§ Exercise instructions
If a record below holds a picture, drop the picture and restate everything else word for word.

§ Supplied records

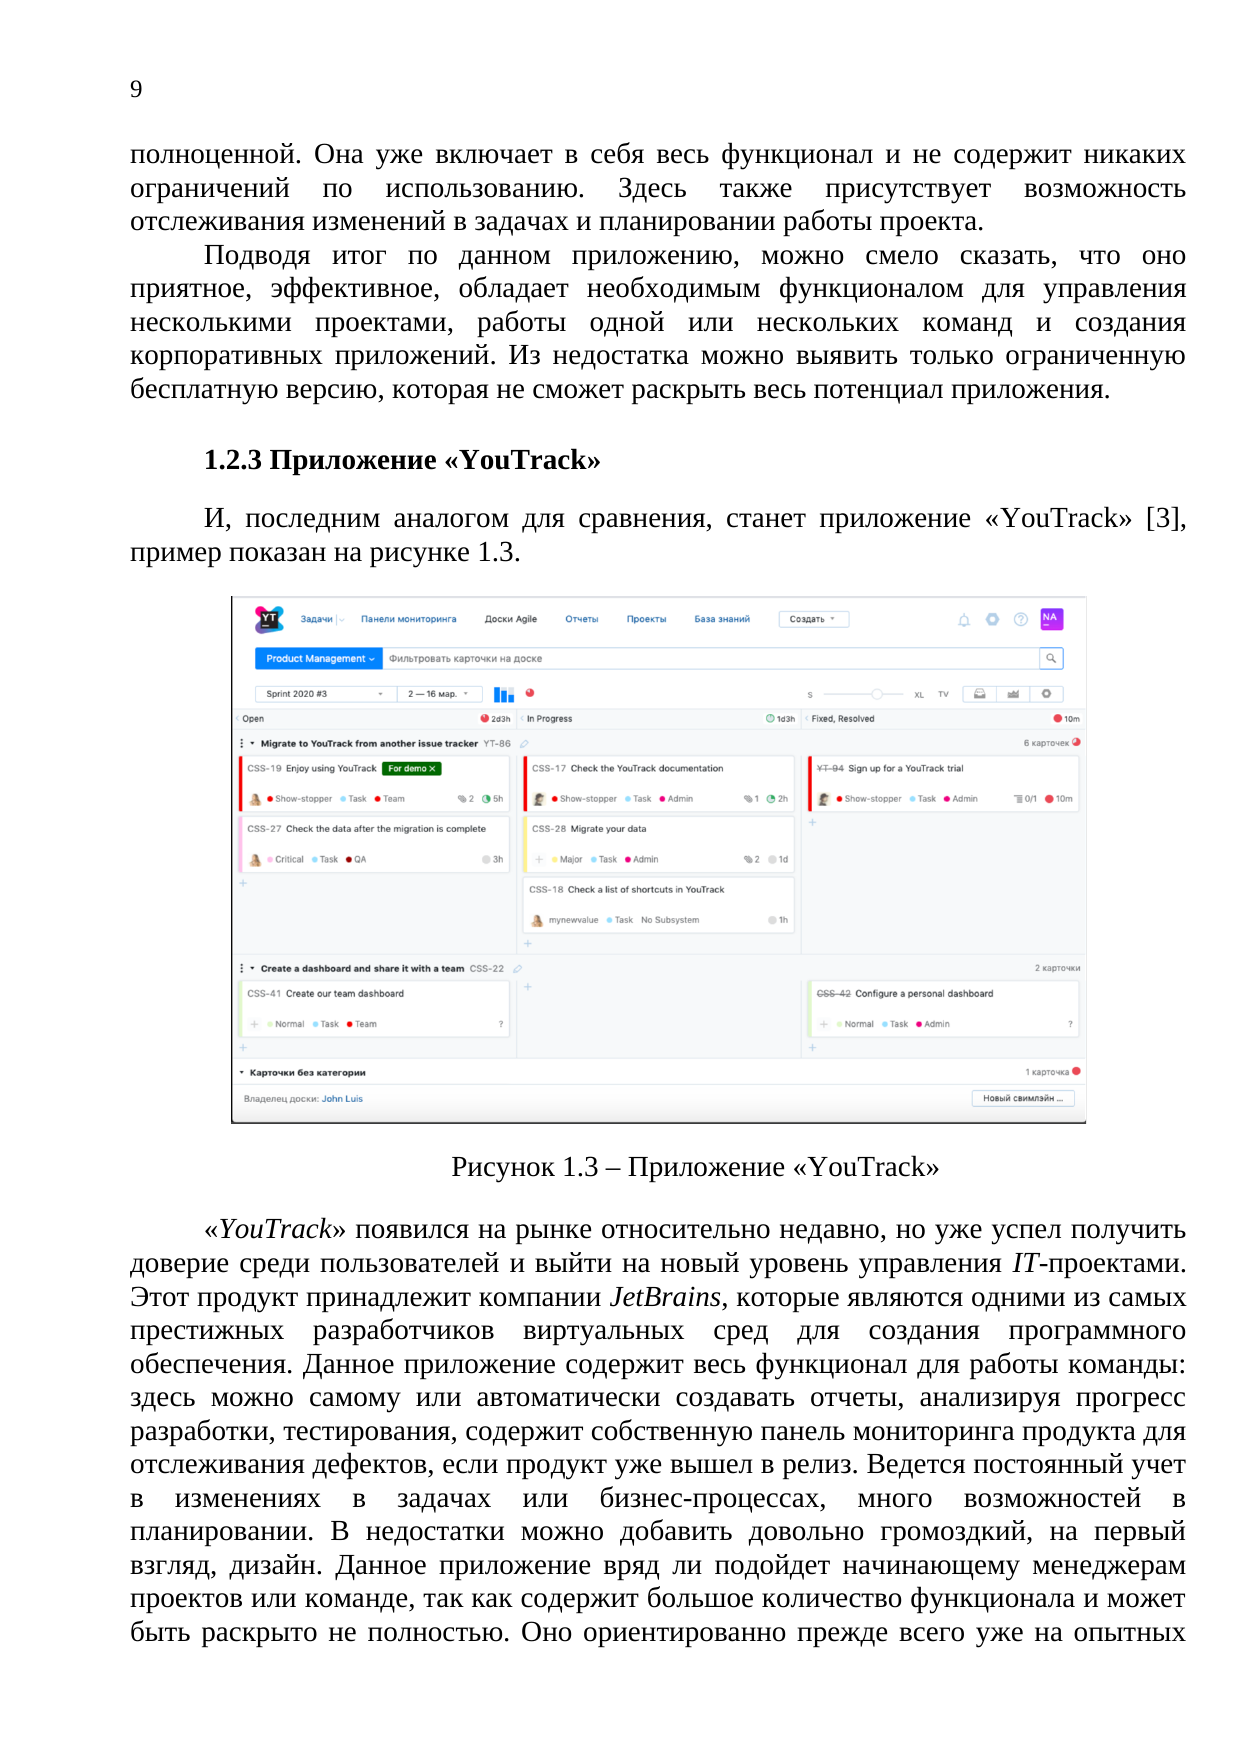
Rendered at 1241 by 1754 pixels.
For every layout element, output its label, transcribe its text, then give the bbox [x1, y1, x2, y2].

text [130, 136, 1187, 237]
text Рисунок 1.3 – Приложение «YouTrack» [130, 1149, 1187, 1182]
picture [231, 596, 1087, 1124]
text Подводя итог по данном приложению, можно смело сказать, что оно приятное, эффективное, обладает необходимым функционалом для управления несколькими проектами, работы одной или нескольких команд и создания корпоративных приложений. Из недостатка можно выявить только ограниченную бесплатную версию, которая не сможет раскрыть весь потенциал приложения. [130, 237, 1187, 404]
list Приложение «YouTrack» [130, 442, 1187, 476]
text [130, 1212, 1187, 1648]
text И, последним аналогом для сравнения, станет приложение «YouTrack» [3], пример показан на рисунке 1.3. [130, 501, 1187, 568]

§ Expected answer
Rendered at 1241 by 1754 pixels.
For every layout element, output its label, transcribe its text, then give the bbox [x1, y1, x2, y2].

text [130, 136, 1187, 237]
text Рисунок 1.3 – Приложение «YouTrack» [130, 1149, 1187, 1182]
picture [231, 596, 1087, 1124]
text Подводя итог по данном приложению, можно смело сказать, что оно приятное, эффективное, обладает необходимым функционалом для управления несколькими проектами, работы одной или нескольких команд и создания корпоративных приложений. Из недостатка можно выявить только ограниченную бесплатную версию, которая не сможет раскрыть весь потенциал приложения. [130, 237, 1187, 404]
list Приложение «YouTrack» [130, 442, 1187, 476]
text [130, 1212, 1187, 1648]
text И, последним аналогом для сравнения, станет приложение «YouTrack» [3], пример показан на рисунке 1.3. [130, 501, 1187, 568]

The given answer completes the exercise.